Control AWE DLC Review: It's An Ocean After All
In the first expansion for Remedy's 2019 award-winning New Weird shooter Control, players learned much more about the origins of The Oldest House. But with its second and final DLC, AWE, Remedy sought to do something much more ambitious.
If you've been following the Control storyline by now, you know it exists in a shared universe with Max Payne, Quantum Break, and most importantly, Alan Wake. While the studio doesn't own the rights to the two foremost franchises, they've already teased major plans for tying its two IP, Control and Alan Wake, together in ways that haven't been done before in games.
To that end, AWE is a remarkable success, bridging some of the gaps between the two series, but not without creating several more mysteries along the way. The future of Remedy is brighter than ever thanks to this impressive, dark DLC.
Control AWE DLC Review: It's An Ocean After All
Though many think of it as the "Alan Wake Expansion," AWE actually stands for Altered World Event. The DLC focuses on three of these mind-bending events across its six hours with a satisfying emphasis on the events of Alan Wake, which themselves are categorized as an AWE within the Federal Bureau of Control.
If any of that makes sense so concisely, you're likely among those that are already deep into the lore of Control, and thus you're precisely the kind of person that should consider this final expansion a must-play.
While it's certainly still a Control game first and foremost, as an Alan Wake superfan, I was joyously stunned to see just how strong the connective threads run to Remedy's 2010 thriller.
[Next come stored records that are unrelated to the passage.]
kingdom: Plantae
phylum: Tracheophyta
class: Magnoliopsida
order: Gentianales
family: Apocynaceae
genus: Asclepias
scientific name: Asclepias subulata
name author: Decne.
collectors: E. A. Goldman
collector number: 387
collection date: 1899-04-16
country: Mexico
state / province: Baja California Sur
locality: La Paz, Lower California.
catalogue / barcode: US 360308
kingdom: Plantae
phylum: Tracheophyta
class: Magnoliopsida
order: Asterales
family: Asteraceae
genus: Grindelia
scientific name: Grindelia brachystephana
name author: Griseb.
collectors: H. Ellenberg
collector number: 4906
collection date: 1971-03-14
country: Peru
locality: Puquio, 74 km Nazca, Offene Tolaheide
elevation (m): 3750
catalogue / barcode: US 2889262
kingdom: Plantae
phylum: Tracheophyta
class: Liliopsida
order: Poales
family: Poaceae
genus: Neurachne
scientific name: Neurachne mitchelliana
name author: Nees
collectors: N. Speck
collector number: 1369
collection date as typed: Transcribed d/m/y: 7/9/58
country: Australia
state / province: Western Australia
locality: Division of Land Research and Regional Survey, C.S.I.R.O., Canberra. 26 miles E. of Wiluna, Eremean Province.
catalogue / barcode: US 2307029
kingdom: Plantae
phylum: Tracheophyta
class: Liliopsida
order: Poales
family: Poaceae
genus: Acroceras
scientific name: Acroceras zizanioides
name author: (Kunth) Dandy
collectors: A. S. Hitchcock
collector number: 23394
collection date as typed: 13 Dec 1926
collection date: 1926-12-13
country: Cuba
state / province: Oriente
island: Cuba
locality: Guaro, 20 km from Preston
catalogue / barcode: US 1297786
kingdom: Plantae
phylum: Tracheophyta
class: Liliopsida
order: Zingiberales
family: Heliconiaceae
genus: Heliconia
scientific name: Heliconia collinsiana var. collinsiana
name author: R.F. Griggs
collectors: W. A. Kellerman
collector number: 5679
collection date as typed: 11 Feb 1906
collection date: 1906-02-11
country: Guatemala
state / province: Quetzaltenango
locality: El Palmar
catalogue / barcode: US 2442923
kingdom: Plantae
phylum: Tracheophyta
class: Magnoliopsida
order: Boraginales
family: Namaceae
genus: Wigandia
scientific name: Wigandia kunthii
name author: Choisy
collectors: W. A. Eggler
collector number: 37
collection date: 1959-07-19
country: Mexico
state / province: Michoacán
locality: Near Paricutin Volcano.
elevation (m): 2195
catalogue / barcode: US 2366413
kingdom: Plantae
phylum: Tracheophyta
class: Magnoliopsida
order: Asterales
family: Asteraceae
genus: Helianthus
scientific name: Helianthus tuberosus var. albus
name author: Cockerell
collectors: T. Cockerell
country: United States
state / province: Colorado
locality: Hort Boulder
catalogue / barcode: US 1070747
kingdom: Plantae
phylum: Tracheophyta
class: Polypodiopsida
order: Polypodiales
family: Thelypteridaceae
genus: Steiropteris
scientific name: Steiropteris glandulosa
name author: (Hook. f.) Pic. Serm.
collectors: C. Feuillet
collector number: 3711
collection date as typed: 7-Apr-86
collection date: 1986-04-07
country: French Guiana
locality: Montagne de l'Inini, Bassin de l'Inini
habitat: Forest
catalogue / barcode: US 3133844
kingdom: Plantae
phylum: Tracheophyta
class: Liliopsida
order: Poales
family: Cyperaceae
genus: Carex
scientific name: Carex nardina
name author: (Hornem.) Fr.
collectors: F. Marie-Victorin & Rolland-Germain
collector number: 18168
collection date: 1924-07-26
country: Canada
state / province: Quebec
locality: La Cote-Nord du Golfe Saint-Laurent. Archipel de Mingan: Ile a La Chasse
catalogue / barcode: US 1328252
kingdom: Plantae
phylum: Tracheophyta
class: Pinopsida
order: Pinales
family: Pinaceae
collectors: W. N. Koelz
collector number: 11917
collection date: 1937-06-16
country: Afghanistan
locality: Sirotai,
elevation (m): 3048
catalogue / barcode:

From the very first room you enter in the all-new Investigations wing of The Oldest House, nods, teases, and full-on answers about the lingering Alan Wake mysteries are strewn all over.
As Jesse Faden, it's your job to uncover a new threat, called The Third Thing, lurking in this previously closed-off wing. The monster design is extremely inspired, creating a creature that is one part wendigo and one part slenderman. In an almost reverse-Nemesis style, Jesse will spend the DLC chasing this creature out of the shadows in various sections of the Investigations wing, eventually trying to corner it for a final showdown.
As this monster is enshrouded in both the Hiss of Control and the Dark Presence of Alan Wake, battles focus a lot more on light and dark, reminiscent of the 2010 game, and Remedy's proprietary Northlight engine really shows off through these lighting effects.
Control is more impressive than ever.
The singular slip-up of the DLC is its reuse of staging and enemy combat concepts when battling this monster. Tending to ask players run light to light with different obstacles along the way before hitting it with debilitating floodlights, it's funny to see that by bringing the Wake connections to the foreground, Control has suffered some of the same repetition problems as its predecessor.
But these ludological concerns ultimately don't bother me that much because the dose of story within AWE is, well, awe-inspiring. Every note, every scene, every revelation pulls players deeper into what the team is now (finally) publicly calling the Remedy Connected Universe.
If you've been clamoring for more answers regarding Alan Wake, this is the singular most important piece of content Remedy has put out since the game's original launch. More than the This House of Dreams ARG, more than the nods in Quantum Break, even more than the game's XBLA semi-sequel Alan Wake's American Nightmare.
AWE is the gaming moment fans have been waiting for.
Control AWE DLC Review — The Bottom Line
- Vital, exciting story developments further connecting the RCU
- Fun, almost nostalgic use of light versus dark gameplay
- A stunning setup for what's to come
- Boss battles rehash similar showdowns several times over
I've never seen any two games, once considered separate, coalesce so wonderfully as these two games do within this DLC. Yes, we knew from the base game that they shared a universe, but the admissions written into the story in AWE are world-changing for everyone: Alan, Jesse, and the world as a whole.
Few story expansions carry the narrative weight of AWE. These are not merely Easter eggs. This is everything. And it's glorious to watch it all unfold.
Outside of story, you know what to expect. This expansion is more of what you loved of Control, and even people who haven't played Wake will get a kick out of the new wing to explore and new enemy types to defeat. There are also more side missions here than in the first expansion, The Foundation, and in fact, more than I anticipated.
Many of them offer a few more satisfying glimpses into the weird world of the FBC. It all comes alongside a free update that adds new abilities and tons of new accessibility options too, making the new Ultimate Edition worthy of its name.
AWE is built with Remedy's biggest fans in mind, and it's they who will most appreciate this final chapter (for now) of one of last year's greatest games. There's so much more to discuss but the details would be full of spoilers. To put it simply, fans of the studio simply have to play AWE.
A decade ago, Remedy told us "it's not a lake, it's an ocean." Today, those tides are more apparent than ever.
[Note: Remedy provided the copy of Control: AWE used for the review.]